Birrell checks in with Japanese players on social media and others in IRC chat, reporting his stats and catching up on theirs. In October 2011 he saw many of them in person at the Classic Tetris World Championships in Los Angeles. They share tips, tricks, even tutorials. It’s like they all realize that only by knowing how the others are doing can they fuel their own drive to improve.

“I don’t think that high school is competitive enough. There’s too much emphasis on making people not feel bad,” Birrell said. “If you want people to do well, they have to compete.”

6. Know when to take a break

Birrell has one trophy left to claim from the Tetris: The Grand Master series — the Classic Grand Master title in TGM3. Unlike most Tetris Grand Master titles, you can’t claim the Classic crown with one stellar round, but a streak of them.
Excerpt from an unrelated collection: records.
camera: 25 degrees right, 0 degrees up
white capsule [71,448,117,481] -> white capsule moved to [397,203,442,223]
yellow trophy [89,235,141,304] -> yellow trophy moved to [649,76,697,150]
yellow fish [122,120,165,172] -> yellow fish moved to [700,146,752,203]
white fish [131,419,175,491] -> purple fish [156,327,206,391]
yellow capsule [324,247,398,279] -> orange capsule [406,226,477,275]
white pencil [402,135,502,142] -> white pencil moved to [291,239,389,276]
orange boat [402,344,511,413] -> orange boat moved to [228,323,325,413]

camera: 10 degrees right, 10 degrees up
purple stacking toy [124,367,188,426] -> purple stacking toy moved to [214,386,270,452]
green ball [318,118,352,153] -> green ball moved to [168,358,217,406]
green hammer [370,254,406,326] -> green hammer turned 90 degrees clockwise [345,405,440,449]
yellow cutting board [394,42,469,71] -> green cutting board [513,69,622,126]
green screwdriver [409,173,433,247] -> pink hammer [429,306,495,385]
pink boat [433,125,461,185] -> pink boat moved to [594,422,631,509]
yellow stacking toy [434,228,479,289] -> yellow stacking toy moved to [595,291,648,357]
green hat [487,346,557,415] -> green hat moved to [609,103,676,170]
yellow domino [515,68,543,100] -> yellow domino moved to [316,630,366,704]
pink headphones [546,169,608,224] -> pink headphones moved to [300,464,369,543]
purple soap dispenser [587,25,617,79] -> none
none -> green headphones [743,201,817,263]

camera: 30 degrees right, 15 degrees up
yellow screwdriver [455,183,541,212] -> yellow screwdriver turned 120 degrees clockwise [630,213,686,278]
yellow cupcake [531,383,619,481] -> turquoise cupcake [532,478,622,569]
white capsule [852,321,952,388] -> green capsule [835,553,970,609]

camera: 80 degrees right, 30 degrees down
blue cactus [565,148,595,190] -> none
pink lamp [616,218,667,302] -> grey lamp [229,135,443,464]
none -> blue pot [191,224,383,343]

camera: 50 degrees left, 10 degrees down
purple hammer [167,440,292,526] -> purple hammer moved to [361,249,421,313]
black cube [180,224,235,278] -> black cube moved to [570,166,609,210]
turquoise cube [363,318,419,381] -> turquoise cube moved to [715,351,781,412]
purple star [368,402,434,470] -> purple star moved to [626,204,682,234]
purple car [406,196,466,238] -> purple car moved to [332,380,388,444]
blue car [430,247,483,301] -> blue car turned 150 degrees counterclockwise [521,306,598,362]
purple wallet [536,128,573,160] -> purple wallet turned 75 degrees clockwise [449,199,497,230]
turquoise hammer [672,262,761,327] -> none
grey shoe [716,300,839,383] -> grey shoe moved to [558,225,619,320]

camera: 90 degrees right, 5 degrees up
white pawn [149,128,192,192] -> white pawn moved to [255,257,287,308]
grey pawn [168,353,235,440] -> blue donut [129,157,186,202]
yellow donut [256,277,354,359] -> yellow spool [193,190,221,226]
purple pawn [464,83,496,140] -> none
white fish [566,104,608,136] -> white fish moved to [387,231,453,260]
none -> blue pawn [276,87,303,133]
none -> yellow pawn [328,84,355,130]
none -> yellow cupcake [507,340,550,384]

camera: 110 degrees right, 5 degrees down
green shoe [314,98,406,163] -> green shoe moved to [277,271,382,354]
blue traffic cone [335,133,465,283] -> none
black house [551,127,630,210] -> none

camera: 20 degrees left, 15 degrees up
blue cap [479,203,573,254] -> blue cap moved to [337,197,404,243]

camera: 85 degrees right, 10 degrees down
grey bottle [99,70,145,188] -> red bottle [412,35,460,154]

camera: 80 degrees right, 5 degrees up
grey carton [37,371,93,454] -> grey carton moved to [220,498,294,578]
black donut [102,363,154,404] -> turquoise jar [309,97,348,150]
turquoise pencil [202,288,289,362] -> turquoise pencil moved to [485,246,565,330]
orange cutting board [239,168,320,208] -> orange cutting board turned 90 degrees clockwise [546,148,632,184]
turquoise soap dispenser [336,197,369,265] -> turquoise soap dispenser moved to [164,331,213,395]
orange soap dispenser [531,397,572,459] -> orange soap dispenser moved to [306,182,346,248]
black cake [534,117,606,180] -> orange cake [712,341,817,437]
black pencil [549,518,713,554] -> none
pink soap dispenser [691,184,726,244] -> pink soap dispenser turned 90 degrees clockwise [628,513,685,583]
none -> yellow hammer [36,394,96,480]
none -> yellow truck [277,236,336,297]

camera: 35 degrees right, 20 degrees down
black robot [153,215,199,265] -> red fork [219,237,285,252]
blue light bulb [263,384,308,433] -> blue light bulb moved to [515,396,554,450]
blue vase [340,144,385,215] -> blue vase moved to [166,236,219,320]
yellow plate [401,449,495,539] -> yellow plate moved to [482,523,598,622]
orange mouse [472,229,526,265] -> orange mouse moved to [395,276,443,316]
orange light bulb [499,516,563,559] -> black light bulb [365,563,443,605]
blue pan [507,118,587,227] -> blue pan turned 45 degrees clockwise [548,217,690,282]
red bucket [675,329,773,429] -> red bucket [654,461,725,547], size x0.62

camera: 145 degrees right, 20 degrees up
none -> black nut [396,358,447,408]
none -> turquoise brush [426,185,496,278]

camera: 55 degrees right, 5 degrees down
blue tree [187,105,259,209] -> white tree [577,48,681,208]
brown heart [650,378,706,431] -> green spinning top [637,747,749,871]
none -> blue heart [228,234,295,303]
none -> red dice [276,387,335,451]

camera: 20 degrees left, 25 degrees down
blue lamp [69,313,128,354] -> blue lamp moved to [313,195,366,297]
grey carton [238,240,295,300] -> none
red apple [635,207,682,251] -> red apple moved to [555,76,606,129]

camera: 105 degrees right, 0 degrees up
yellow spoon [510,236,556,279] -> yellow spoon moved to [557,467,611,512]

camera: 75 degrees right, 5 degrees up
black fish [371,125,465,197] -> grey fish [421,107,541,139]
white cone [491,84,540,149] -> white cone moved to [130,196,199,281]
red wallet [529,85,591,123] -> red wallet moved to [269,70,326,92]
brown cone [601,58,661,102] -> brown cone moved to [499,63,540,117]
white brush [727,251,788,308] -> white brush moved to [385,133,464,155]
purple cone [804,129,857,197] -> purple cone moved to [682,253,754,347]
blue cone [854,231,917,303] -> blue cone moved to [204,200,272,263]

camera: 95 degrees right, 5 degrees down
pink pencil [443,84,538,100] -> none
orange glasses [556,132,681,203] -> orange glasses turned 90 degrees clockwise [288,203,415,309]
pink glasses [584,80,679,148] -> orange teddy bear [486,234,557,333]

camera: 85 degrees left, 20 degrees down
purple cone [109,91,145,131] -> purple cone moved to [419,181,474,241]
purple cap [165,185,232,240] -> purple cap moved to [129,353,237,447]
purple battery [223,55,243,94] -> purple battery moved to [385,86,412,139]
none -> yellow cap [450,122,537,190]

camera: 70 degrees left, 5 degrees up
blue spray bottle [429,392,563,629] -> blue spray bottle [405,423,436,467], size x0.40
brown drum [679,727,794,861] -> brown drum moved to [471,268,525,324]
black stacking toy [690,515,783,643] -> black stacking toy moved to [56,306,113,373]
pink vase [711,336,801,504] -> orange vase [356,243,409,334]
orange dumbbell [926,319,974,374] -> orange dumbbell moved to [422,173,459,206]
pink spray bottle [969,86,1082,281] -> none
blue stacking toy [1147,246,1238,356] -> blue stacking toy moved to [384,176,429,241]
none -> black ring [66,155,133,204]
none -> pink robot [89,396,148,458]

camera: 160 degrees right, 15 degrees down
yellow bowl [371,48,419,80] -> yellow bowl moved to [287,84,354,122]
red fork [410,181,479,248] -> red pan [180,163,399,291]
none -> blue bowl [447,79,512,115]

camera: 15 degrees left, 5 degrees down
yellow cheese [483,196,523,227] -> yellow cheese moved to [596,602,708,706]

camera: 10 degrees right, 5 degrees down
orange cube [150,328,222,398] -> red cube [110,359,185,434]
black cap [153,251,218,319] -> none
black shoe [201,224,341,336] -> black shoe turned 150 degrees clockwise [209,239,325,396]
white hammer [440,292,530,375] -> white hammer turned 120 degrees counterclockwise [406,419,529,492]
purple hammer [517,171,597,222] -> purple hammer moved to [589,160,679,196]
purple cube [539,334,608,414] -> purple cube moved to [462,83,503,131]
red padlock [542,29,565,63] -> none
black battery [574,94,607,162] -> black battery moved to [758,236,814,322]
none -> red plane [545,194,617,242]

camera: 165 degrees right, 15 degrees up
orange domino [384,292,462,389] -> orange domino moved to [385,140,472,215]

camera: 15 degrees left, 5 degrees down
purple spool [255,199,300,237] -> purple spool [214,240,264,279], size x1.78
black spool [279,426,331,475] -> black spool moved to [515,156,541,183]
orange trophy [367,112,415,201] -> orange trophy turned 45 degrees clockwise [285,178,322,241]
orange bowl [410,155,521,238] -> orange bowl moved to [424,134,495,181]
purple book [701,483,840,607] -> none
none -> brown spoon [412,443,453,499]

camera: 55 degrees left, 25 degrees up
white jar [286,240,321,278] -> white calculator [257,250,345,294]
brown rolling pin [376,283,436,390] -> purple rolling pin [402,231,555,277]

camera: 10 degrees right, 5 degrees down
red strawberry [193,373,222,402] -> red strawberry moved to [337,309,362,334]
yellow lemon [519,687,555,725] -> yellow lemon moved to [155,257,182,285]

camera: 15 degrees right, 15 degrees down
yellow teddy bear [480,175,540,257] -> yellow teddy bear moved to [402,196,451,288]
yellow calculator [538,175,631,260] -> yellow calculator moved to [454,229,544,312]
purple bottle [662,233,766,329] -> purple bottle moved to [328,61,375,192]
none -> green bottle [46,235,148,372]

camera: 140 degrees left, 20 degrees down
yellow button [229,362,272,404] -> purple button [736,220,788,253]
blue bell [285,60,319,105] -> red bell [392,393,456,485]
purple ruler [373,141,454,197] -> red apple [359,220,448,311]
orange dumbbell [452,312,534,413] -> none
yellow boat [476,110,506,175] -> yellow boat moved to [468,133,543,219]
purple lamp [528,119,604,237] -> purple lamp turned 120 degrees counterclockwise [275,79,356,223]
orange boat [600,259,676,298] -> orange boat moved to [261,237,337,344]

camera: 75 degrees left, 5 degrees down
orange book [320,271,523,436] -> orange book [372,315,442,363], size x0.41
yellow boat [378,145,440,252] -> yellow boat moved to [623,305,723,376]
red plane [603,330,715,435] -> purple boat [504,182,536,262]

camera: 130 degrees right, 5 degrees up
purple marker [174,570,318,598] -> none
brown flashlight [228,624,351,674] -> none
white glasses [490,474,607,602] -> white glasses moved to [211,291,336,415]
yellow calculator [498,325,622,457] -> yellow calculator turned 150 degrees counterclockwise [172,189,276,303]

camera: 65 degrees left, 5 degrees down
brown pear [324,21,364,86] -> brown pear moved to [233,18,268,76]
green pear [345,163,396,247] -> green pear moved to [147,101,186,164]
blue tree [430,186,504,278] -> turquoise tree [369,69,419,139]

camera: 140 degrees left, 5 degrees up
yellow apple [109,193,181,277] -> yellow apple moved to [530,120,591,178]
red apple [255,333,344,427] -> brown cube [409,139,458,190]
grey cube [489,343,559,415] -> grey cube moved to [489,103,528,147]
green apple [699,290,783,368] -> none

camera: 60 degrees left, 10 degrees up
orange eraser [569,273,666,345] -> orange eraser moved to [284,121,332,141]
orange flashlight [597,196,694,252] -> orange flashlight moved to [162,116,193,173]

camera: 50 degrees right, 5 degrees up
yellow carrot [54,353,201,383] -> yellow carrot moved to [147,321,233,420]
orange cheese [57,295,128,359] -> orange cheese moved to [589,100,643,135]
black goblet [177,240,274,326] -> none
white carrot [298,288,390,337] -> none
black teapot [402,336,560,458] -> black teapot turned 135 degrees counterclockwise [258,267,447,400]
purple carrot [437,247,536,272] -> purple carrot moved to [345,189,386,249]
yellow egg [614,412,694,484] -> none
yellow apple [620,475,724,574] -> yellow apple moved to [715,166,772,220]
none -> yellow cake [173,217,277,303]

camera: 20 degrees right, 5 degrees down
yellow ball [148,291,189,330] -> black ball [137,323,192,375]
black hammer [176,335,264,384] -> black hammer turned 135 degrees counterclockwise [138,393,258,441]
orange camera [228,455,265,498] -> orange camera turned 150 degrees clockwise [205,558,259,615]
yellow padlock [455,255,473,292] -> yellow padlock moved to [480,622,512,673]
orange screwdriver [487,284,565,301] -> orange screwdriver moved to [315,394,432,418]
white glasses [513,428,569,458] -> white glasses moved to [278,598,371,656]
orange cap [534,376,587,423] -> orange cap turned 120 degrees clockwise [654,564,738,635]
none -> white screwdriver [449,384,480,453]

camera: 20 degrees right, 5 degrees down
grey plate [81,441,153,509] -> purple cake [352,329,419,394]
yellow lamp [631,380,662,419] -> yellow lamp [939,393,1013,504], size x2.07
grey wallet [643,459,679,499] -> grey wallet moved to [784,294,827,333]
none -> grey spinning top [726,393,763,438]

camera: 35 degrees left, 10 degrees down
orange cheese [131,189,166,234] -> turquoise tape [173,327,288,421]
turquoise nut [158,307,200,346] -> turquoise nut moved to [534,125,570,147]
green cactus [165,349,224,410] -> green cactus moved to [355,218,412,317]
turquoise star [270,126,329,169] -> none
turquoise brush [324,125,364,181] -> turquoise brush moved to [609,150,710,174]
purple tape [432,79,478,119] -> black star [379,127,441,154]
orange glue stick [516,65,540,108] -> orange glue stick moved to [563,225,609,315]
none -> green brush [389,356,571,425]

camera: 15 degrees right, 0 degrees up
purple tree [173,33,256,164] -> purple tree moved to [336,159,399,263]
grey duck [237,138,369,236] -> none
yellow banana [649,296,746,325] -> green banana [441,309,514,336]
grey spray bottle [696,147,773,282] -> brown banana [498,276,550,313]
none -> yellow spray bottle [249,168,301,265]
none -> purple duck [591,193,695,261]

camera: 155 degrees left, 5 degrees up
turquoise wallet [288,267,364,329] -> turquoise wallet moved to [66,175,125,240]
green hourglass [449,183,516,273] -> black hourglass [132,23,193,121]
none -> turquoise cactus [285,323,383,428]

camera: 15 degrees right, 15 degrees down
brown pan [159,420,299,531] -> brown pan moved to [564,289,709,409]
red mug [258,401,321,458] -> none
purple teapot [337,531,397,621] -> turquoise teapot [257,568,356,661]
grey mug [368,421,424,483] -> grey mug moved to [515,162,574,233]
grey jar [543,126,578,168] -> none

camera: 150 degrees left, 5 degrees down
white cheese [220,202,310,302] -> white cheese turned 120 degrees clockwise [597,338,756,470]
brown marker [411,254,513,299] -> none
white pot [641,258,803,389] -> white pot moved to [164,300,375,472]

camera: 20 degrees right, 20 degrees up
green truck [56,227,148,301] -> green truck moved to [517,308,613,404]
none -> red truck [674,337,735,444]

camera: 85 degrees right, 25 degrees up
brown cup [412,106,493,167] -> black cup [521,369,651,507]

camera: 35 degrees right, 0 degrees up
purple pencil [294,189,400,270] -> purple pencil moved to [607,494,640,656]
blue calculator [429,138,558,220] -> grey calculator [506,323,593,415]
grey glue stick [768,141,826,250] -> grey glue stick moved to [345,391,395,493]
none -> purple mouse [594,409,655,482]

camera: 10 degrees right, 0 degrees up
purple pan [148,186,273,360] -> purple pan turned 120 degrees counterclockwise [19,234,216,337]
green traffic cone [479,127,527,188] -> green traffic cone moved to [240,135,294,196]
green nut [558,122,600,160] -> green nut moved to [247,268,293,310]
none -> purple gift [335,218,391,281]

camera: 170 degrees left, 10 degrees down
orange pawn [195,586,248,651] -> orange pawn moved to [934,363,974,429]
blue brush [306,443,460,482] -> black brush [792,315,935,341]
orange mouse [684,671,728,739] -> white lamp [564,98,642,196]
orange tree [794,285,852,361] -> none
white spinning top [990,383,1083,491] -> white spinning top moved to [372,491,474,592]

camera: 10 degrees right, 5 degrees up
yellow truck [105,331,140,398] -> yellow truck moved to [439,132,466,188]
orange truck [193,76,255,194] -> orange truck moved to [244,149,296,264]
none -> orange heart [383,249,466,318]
“It’s stupidly hard,” Birrell said.

After 18 grueling hours of Classic mode play — “pretty much all my free time” — he got to the promotional exam needed to secure the title, a milestone no one else outside Japan had reached then or since, but failed. He reached the exam five more times in the ensuing weeks with no success. Finally, he took a break, putting time into newest competitive obsession — pinball — before he comes back for another try — hopefully with fresh eyes.

7. Ignore the critics

Birrell thinks of himself as a digital athlete. But to many Americans, at least, gaming is strictly self-entertainment. That makes it tough for Birrell to explain how his incessant play is anything but.

“I hear that a lot — it’s just a game, or whatever,” he said. “There’s not a lot of inherent value in lots of things. It’s just what you make it.”

Reaching the top of those leaderboards has taught Birrell that he can reach the top of anything. That’s a great lesson. And when he earns his UW computer science degree and gets a job doing one thing he knows he’ll love — programming — he plans to give back to the gaming community that helped him learn it. Even as he struggles to conquer yet another game, and another, and another.

“Gaming is me. I couldn’t not do it.”